Currently, there are two International Atomic Energy Agency (IAEA) reports that deal with treatment planning systems. Report No. 430,  published in 2004 and Report No. 1540,  published in 2007. In Report No. 430, the section on quality assurance focuses on required staffing and only minimally on procedures. Its recommendations regarding software quality can be summarized as "know the software". There are no specifics on how to do this. Report No. 1540 primarily addresses the functionality and accuracy of the software. It provides a list of very specific tests similar to the quality assurance measurements one would do periodically for a linear accelerator. These tests are useful to verify that the treatment planning system algorithms meet a certain standard of accuracy for specific cases, but do nothing to assure the safety of the software during routine and non-routine clinical uses.

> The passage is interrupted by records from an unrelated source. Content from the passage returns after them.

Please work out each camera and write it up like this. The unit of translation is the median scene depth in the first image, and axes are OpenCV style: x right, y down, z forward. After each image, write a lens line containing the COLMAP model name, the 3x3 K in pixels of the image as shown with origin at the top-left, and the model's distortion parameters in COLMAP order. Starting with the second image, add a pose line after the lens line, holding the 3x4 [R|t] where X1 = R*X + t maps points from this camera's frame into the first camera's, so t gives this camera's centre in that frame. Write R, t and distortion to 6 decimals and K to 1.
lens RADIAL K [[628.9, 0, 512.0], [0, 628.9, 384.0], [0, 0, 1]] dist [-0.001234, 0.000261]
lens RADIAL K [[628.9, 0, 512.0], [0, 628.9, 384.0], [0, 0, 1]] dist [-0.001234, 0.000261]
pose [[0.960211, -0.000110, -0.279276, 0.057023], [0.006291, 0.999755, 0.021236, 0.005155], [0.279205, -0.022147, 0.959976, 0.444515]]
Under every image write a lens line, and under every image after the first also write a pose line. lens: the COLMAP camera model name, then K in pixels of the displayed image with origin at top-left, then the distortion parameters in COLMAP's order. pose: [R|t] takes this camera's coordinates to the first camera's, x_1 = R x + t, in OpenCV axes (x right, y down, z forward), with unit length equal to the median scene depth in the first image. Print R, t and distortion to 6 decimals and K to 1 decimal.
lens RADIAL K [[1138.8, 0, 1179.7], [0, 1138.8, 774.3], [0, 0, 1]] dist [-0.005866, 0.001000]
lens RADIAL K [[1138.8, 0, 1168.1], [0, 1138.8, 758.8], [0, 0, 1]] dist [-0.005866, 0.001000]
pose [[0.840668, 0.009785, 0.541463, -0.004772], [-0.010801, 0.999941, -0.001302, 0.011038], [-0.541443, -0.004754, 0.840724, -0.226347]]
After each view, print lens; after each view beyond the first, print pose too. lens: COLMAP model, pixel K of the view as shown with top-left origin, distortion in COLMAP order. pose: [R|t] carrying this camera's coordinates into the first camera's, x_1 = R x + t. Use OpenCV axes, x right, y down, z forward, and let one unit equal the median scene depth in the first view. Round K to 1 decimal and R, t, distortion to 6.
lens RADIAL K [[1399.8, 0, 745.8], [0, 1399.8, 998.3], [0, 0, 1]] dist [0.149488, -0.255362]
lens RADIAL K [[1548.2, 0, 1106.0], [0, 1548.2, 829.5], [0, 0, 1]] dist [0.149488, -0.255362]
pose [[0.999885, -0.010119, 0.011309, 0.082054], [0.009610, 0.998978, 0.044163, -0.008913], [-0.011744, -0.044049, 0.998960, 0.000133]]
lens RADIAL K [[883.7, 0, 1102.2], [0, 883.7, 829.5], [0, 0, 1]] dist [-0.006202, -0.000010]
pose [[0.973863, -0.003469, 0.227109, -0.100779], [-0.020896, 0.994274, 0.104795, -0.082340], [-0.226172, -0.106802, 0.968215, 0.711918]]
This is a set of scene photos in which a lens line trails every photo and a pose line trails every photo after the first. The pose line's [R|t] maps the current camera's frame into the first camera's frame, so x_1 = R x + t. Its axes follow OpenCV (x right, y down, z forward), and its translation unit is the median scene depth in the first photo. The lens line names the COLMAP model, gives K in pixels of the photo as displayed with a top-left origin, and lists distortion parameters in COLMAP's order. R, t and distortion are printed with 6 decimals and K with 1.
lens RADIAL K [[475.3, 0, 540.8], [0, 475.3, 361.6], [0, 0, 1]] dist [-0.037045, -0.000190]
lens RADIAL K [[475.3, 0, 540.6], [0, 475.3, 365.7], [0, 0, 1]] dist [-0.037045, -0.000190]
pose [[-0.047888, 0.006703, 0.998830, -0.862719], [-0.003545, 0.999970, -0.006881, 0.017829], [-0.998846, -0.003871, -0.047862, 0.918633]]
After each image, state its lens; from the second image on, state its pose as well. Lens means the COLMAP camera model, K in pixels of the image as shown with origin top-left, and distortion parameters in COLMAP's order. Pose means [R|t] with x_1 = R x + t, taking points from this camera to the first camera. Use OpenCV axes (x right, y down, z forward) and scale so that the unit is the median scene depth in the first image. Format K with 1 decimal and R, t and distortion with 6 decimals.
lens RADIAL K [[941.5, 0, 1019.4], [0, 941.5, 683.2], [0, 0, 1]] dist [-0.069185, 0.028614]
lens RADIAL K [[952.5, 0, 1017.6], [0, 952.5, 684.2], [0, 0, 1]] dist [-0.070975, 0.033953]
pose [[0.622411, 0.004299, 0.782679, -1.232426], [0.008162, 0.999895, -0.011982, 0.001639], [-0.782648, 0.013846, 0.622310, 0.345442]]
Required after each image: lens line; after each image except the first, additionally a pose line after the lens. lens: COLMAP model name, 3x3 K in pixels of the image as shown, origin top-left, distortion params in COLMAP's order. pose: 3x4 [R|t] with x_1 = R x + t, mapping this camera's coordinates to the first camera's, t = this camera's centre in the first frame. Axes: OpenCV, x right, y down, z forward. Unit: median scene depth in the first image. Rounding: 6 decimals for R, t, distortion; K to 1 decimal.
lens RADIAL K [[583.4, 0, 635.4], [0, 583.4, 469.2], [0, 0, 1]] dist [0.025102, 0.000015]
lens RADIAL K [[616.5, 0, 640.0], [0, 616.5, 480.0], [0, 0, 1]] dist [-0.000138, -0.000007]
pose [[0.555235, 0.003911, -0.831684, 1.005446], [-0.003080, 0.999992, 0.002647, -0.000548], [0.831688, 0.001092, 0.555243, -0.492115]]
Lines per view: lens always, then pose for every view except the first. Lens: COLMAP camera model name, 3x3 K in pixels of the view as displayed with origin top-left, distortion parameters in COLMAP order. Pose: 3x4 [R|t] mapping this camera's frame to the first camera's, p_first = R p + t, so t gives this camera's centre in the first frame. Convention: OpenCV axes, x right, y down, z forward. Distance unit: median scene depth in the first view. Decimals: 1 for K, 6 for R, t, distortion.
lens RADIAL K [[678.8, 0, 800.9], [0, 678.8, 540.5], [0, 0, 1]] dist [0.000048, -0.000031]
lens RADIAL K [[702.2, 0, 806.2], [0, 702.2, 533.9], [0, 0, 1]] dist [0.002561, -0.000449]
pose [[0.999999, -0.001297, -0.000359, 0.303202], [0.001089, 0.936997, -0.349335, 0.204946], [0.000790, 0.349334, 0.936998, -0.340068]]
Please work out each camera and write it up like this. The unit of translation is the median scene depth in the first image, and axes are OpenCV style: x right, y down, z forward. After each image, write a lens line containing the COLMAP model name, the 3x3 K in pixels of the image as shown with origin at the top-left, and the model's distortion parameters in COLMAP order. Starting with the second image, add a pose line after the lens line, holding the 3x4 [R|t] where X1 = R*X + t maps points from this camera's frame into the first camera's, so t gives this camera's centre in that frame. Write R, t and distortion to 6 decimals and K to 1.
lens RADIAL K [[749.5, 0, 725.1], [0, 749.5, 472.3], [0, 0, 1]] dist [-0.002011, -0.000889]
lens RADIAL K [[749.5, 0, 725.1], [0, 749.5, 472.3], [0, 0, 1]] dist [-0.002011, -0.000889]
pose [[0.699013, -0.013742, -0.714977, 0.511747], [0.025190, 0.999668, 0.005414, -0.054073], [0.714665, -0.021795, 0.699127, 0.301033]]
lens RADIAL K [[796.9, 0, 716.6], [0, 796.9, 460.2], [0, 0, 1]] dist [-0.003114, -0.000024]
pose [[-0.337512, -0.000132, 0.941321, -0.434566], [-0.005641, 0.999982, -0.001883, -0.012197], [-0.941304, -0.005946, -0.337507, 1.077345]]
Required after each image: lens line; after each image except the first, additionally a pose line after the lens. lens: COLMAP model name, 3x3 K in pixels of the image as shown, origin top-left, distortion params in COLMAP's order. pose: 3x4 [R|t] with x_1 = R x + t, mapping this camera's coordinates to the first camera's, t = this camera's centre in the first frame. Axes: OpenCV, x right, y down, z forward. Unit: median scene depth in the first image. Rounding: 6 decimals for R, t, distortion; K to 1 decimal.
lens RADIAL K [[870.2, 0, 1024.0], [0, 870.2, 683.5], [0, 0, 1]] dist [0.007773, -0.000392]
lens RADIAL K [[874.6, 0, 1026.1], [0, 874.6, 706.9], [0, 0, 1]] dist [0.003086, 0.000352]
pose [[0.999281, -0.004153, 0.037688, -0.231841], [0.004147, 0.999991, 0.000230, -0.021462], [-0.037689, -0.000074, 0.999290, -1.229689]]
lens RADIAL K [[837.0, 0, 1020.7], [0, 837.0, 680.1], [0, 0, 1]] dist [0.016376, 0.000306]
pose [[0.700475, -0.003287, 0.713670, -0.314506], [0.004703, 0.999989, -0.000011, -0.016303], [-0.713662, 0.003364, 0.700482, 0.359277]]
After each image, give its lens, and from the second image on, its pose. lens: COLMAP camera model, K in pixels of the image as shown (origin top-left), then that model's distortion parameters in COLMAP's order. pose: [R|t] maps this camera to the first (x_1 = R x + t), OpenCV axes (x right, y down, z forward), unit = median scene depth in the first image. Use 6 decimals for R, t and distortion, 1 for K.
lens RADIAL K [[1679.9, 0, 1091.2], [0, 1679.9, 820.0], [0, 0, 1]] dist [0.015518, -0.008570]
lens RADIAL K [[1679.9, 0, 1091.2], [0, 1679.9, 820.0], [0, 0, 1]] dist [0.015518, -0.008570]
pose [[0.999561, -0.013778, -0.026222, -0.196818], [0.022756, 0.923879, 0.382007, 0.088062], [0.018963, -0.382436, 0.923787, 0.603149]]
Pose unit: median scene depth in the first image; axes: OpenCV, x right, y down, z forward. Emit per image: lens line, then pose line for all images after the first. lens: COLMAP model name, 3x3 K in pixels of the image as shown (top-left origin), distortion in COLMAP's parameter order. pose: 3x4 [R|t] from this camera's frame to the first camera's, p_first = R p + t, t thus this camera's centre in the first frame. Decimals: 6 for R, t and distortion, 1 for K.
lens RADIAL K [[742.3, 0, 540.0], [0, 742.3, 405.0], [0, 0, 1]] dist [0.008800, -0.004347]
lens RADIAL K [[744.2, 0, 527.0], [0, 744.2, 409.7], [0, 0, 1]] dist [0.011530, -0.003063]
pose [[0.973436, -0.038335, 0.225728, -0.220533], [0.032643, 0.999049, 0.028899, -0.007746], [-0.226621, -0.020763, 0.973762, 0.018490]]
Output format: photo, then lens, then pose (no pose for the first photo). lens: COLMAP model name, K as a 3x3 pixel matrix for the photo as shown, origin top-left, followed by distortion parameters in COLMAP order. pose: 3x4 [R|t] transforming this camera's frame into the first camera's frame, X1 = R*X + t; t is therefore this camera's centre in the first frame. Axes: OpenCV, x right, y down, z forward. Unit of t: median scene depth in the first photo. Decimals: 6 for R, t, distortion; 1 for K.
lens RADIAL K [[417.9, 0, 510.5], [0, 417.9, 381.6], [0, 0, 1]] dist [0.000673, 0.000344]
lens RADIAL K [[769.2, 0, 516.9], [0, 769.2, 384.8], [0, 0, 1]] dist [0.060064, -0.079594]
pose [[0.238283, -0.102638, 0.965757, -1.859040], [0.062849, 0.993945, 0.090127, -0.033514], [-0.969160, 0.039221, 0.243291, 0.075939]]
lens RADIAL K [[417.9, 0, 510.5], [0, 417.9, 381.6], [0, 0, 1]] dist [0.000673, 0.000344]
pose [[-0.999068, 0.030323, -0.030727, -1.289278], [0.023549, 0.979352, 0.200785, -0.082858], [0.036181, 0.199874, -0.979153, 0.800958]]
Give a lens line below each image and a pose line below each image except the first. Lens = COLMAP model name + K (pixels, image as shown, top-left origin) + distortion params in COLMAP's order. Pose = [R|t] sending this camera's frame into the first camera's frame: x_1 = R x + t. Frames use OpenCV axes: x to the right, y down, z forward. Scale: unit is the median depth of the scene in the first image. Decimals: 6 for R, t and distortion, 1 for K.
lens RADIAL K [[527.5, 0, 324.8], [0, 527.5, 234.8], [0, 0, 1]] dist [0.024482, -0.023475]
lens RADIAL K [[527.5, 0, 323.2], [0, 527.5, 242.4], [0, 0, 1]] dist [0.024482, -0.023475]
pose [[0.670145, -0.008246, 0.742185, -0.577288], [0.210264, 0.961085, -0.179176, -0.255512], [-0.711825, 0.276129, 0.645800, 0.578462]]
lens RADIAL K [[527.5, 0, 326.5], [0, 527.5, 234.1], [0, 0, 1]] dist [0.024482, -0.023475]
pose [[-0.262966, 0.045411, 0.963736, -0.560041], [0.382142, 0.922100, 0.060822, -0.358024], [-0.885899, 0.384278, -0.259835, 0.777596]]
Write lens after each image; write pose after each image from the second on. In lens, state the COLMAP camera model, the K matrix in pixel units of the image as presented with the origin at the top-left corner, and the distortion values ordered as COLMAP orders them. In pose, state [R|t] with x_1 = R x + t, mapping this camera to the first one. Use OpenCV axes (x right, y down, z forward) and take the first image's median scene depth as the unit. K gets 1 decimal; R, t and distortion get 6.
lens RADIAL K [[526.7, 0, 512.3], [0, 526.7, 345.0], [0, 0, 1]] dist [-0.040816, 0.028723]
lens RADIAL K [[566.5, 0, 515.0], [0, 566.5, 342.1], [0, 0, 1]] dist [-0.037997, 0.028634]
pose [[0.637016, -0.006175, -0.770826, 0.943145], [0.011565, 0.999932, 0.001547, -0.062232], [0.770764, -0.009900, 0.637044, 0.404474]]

The most recent American Association of Physicists in Medicine (AAPM) task group report on quality assurance for treatment planning systems is AAPM Report # 63 (Task Group #53),  published in 1998. This report is almost 15 years old. Many technological advances have occurred since then, but it provides good insights into the issue of software testing. The authors acknowledge the presence of software bugs and the fact that it will be impossible to find all of them. They also acknowledged the need to tailor tests to each specific system and institution.
A current AAPM task group (#201),  which originally was the Work Group on Information Technology, is addressing the quality assurance of external beam data transfer. It is currently scheduled to release its report at the end of 2013. This task group is addressing one specific aspect of software quality, but the results of their report may also provide guidance on other aspects of software quality.
The medical physics community is lacking the quality guidelines specific to the testing and use of software. Generating efficient and effective guidelines is best done based on an understanding of the medical physics community, its goals, priorities, and present circumstances related to hardware, software, personnel, medical policies, and environment. This is only possible after research is done. It is unwise to just copy what is being done in other industries. Instead, this community needs to establish its own priorities and formulate guidelines to meet those priorities. The opportunities are there for those willing to tackle this new challenge.